--- Fragmento proporcionado ---
Repetir destino. ¿Pecado o placer?

Bendito problema al que se enfrenta de vez en cuando el viajero insistente. ¿Vuelvo a este lugar que ya conozco o escojo otro diferente, pues ese ya me lo sé y el mundo es muy grande? Para muchos, repetir destino es un pecado mortal que conduce directamente al infierno del turista de más baja categoría. Para mí, casi siempre ha sido un gran placer:

Nuestro mundo es enorme, desde luego, y ninguna vida otorga el tiempo suficiente para conocerlo, pero hay lugares que por su especial belleza, por sus gentes, por su significado sentimental para cada uno de nosotros, por accesibilidad, cercanía o afinidad, merecen repetir una o varias veces.

Tengo muchas ganas de recorrer países de Asia o África o América del Sur, y me faltan miles de sitios magníficos por explorar en Europa o en Norteamérica, por supuesto. Pero no me arrepiento para nada de haber cuatripitido Londres y Nueva York o haber revisitado Venecia, París, Las Vegas, Roma o Florencia.

Cuando descubres un sitio por primera vez te acompaña la adrenalina de la novedad, todo es más emocionante y tu capacidad de asombro es mayor, pero cuando regresas a un lugar en el que te has sentido cómodo y no tienes la presión del “hay que ver esto” y el “hay que hacer aquello” la felicidad resulta completa.

--- Material extraído ---
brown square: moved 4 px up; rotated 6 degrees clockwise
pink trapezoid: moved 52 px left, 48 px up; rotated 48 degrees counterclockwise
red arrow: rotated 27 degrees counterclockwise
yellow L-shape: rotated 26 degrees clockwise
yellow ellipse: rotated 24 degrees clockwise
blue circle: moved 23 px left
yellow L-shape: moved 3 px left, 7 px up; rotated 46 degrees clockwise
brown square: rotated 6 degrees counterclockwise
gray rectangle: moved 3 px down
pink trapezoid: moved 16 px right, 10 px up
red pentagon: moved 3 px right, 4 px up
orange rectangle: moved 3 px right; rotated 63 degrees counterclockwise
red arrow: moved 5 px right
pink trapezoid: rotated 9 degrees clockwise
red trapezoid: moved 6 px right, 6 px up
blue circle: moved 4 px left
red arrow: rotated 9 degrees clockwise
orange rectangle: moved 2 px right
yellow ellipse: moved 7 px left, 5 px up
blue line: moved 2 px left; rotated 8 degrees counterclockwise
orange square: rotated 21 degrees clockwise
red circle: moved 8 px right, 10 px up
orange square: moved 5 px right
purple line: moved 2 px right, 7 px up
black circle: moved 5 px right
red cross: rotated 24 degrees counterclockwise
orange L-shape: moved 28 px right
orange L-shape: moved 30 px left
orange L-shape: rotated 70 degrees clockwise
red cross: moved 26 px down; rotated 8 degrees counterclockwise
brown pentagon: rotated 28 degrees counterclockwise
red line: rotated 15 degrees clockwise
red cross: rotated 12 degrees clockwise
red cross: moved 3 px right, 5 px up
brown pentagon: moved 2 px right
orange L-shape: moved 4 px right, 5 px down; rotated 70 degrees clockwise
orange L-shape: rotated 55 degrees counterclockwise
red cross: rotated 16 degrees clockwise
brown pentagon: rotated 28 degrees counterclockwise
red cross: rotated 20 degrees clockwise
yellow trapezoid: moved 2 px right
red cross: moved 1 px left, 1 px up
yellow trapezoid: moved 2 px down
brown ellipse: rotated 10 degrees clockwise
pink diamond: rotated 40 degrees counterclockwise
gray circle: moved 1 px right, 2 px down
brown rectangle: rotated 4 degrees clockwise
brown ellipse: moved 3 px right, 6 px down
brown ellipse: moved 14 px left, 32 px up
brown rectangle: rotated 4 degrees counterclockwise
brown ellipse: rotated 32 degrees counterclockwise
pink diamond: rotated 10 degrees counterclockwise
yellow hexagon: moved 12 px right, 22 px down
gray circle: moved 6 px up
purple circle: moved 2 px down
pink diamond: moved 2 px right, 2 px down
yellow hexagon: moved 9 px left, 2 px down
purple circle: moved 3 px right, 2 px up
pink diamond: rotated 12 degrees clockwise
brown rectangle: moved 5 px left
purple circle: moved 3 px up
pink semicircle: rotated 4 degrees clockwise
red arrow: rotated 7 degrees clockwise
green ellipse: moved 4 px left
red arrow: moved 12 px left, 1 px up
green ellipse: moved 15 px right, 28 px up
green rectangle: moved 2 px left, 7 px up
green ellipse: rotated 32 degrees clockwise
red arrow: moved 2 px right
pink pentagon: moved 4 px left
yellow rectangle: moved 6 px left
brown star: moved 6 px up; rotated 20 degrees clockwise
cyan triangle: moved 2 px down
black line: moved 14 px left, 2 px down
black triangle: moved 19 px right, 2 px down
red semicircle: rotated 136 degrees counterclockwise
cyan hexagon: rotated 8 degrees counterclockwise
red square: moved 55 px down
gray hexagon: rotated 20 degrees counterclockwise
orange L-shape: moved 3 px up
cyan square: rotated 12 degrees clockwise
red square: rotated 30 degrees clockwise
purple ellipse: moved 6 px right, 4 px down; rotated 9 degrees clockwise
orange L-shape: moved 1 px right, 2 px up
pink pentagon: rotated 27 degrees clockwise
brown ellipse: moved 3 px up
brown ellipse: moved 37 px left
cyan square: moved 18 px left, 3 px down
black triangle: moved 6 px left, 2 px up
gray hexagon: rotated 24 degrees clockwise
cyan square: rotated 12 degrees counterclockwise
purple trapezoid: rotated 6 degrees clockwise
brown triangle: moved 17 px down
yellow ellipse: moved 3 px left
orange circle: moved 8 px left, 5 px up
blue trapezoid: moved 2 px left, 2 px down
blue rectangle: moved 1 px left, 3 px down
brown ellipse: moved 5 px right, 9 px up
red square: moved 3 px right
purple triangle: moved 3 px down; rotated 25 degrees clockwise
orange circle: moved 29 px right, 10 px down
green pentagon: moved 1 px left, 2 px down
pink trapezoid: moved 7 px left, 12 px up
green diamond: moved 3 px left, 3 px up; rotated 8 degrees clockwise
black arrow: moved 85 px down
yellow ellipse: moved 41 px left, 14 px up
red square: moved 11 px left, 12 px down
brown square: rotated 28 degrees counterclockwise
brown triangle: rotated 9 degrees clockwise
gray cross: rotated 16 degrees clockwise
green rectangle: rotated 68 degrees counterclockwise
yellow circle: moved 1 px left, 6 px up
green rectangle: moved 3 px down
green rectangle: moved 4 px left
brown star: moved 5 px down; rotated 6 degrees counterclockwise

--- Qué harás ---
1. Devuelve, copiado al pie de la letra, el texto sobre repetir destino desde "Nuestro mundo es" hasta "o varias veces.", ambos incluidos.
2. Según el texto sobre repetir destino, ¿qué ciudades ha visitado más de una vez quien escribe? Nómbralas todas.
Los datos no intervienen en esta actividad.

--- Soluciones ---
1.
Nuestro mundo es enorme, desde luego, y ninguna vida otorga el tiempo suficiente para conocerlo, pero hay lugares que por su especial belleza, por sus gentes, por su significado sentimental para cada uno de nosotros, por accesibilidad, cercanía o afinidad, merecen repetir una o varias veces.

2. Londres, Nueva York, Venecia, París, Las Vegas, Roma y Florencia.